According to Science (as I was told) - it was physically impossible for a man to run "the mile" in under 4.00 minutes...
...The Heart Would Explode.
I understood this to be scientific fact...but...not only did a man beat that record...but they have been beating it regularly, since.

Maybe the mechanism was already in place...but, like any muscle -- needed resuscitation.

Good OP!

posted on Nov, 21 2014 @ 06:39 PM
a reply to: yorkshirelad

sea sickness has been felt for a long time. it is motion sickness, just like the tilting train.

ETA: Evolution doesn't work like that. It isn't engineering purposefully.

Its more like this: we feel motion sickness because that is the way the myriad interactions yield out in the end, and since it didn't have an evolutionary disadvantage natural selection didn't really have any effect on it.

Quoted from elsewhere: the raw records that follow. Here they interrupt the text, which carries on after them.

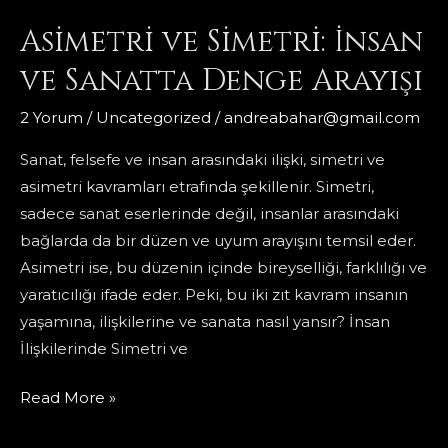
Asimetri ve Simetri: İnsan
ve Sanatta Denge Arayışı
2 Yorum
/
Uncategorized
/
andreabahar@gmail.com
Sanat, felsefe ve insan arasındaki ilişki, simetri ve
asimetri kavramları etrafında şekillenir. Simetri,
sadece sanat eserlerinde değil, insanlar arasındaki
bağlarda da bir düzen ve uyum arayışını temsil eder.
Asimetri ise, bu düzenin içinde bireyselliği, farklılığı ve
yaratıcılığı ifade eder. Peki, bu iki zıt kavram insanın
yaşamına, ilişkilerine ve sanata nasıl yansır? İnsan
İlişkilerinde Simetri ve
Asimetri
Read More »
ve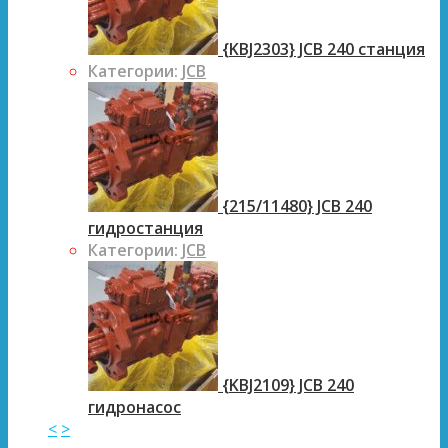
{KBJ2303} JCB 240 станция
Категории:
JCB
{215/11480} JCB 240
гидростанция
Категории:
JCB
{KBJ2109} JCB 240
гидронасос
<
>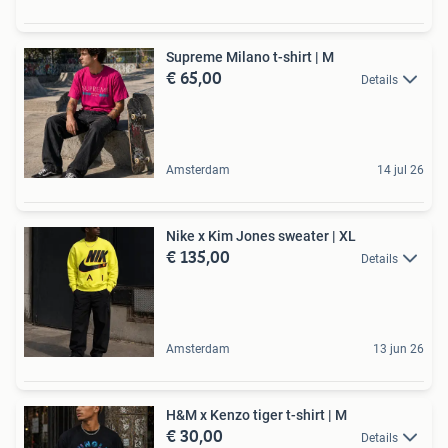
Supreme Milano t-shirt | M
€ 65,00
Details
Amsterdam
14 jul 26
Nike x Kim Jones sweater | XL
€ 135,00
Details
Amsterdam
13 jun 26
H&M x Kenzo tiger t-shirt | M
€ 30,00
Details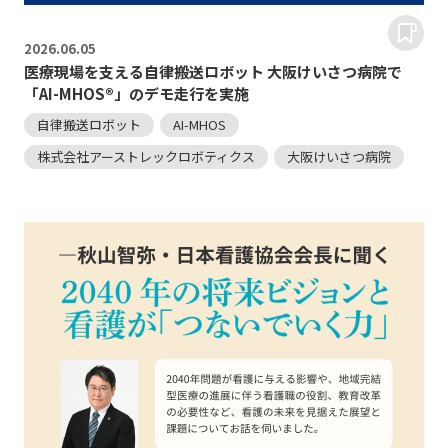
2026.
06.05
医療現場を支える自律搬送ロボット 大阪けいさつ病院で
「AI-MHOS®」のデモ走行を実施
自律搬送ロボット
AI-MHOS
株式会社アーストレックロボティクス
大阪けいさつ病院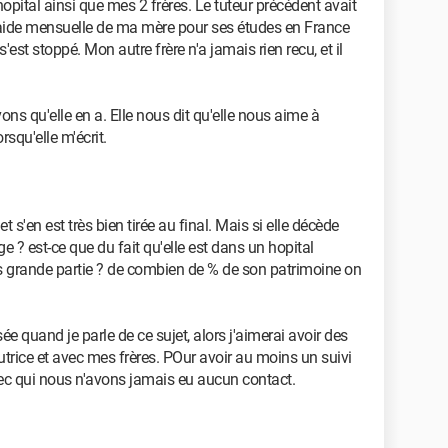
opital ainsi que mes 2 frères. Le tuteur précédent avait
 aide mensuelle de ma mère pour ses études en France
s'est stoppé. Mon autre frère n'a jamais rien recu, et il
ns qu'elle en a. Elle nous dit qu'elle nous aime à
rsqu'elle m'écrit.
et s'en est très bien tirée au final. Mais si elle décède
? est-ce que du fait qu'elle est dans un hopital
us grande partie ? de combien de % de son patrimoine on
ssée quand je parle de ce sujet, alors j'aimerai avoir des
utrice et avec mes frères. POur avoir au moins un suivi
vec qui nous n'avons jamais eu aucun contact.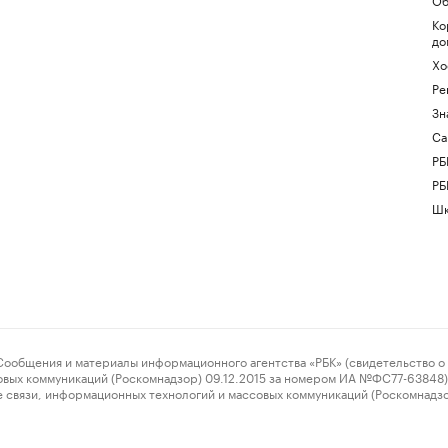
Ко
до
Хо
Ре
Зн
Са
РБ
РБ
Шк
ения и материалы информационного агентства «РБК» (свидетельство о 
овых коммуникаций (Роскомнадзор) 09.12.2015 за номером ИА №ФС77-63848) 
 связи, информационных технологий и массовых коммуникаций (Роскомнадз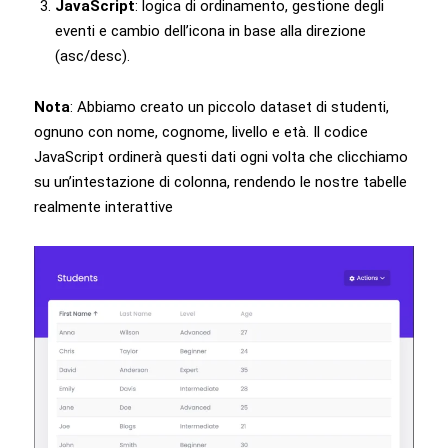
JavaScript
: logica di ordinamento, gestione degli
eventi e cambio dell’icona in base alla direzione
(asc/desc).
Nota
: Abbiamo creato un piccolo dataset di studenti,
ognuno con nome, cognome, livello e età. Il codice
JavaScript ordinerà questi dati ogni volta che clicchiamo
su un’intestazione di colonna, rendendo le nostre tabelle
realmente interattive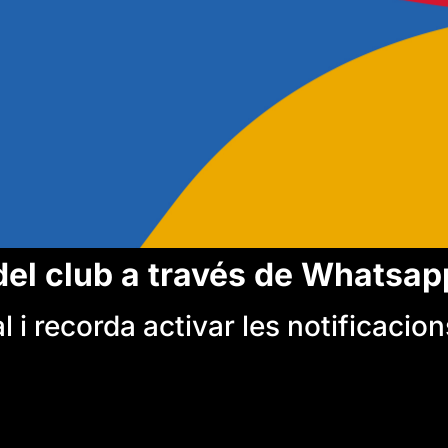
del club a través de Whatsap
 i recorda activar les notificacion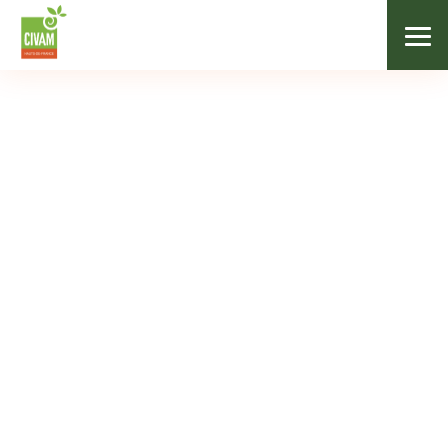
/
Nos formations
/
Séchage de plantes
FILIÈRES VÉGÉTALES
Séchage de plantes
15/11/222
de 30 € à 100 €
14h
Le Cateau Cambrésis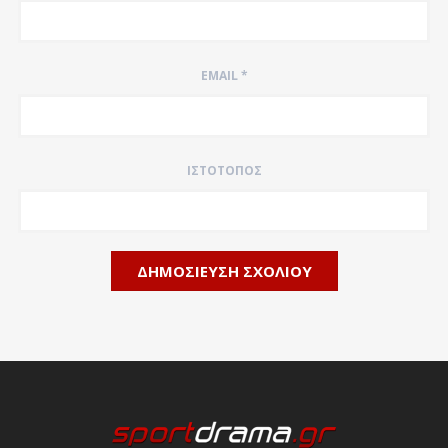
EMAIL
*
ΙΣΤΌΤΟΠΟΣ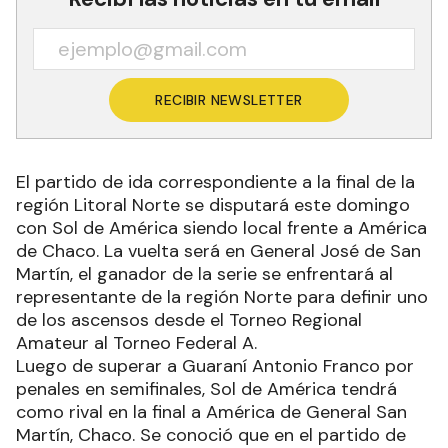
RECIBIR NEWSLETTER
El partido de ida correspondiente a la final de la
región Litoral Norte se disputará este domingo
con Sol de América siendo local frente a América
de Chaco. La vuelta será en General José de San
Martín, el ganador de la serie se enfrentará al
representante de la región Norte para definir uno
de los ascensos desde el Torneo Regional
Amateur al Torneo Federal A.
Luego de superar a Guaraní Antonio Franco por
penales en semifinales, Sol de América tendrá
como rival en la final a América de General San
Martín, Chaco. Se conoció que en el partido de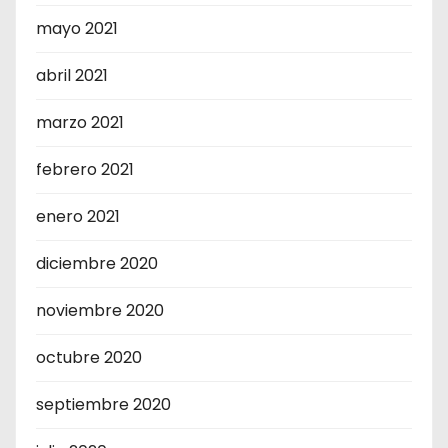
mayo 2021
abril 2021
marzo 2021
febrero 2021
enero 2021
diciembre 2020
noviembre 2020
octubre 2020
septiembre 2020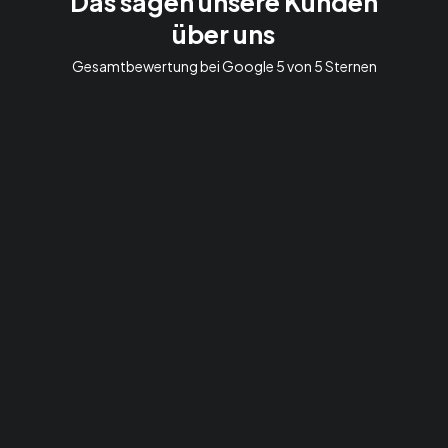
Das sagen unsere Kunden
über uns
Gesamtbewertung bei Google 5 von 5 Sternen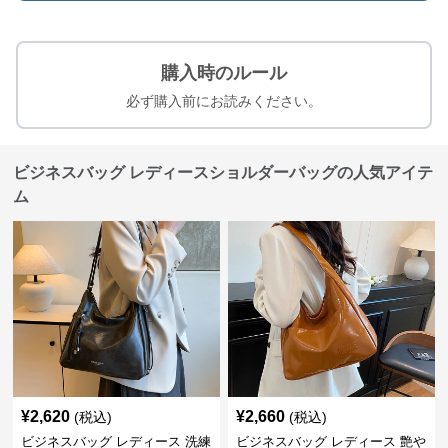
購入時のルール
必ず購入前にお読みください。
ビジネスバッグ レディースショルダーバッグの人気アイテ
ム
¥
2,620
¥
2,660
(税込)
(税込)
ビジネスバッグ レディース 洗練
ビジネスバッグ レディース 艶や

Now, if motion sickness caused you to drop over and die instantly, natural selection would wean out susceptible people within any population where motion sickness happened. So seafaring peoples would not have the genetic coding that creates the chain of events that leads to the physical sensation of motion sickness. But people far inland likely would have that genetic coding. So you would end up with one population resistent to instant death caused by motion sickness, and another that wasn't resistant. Kind of like sickle cell and malaria. Sickle cell is very rare in northern climes because it is a genetic disadvantage, not an advantage. So instead of providing you with increased longevity by making you immune to malaria, it decreases your longevity.

edit on 11/21/2014 by bigfatfurrytexan because: (no reason given)

posted on Aug, 14 2015 @ 05:31 AM
a reply to: yorkshirelad

Bumping this because it's an interesting OP concept (as well as a tiny push to ask you to do more threads, you are good at it. Pretty please with a speed-of-light cherry on top).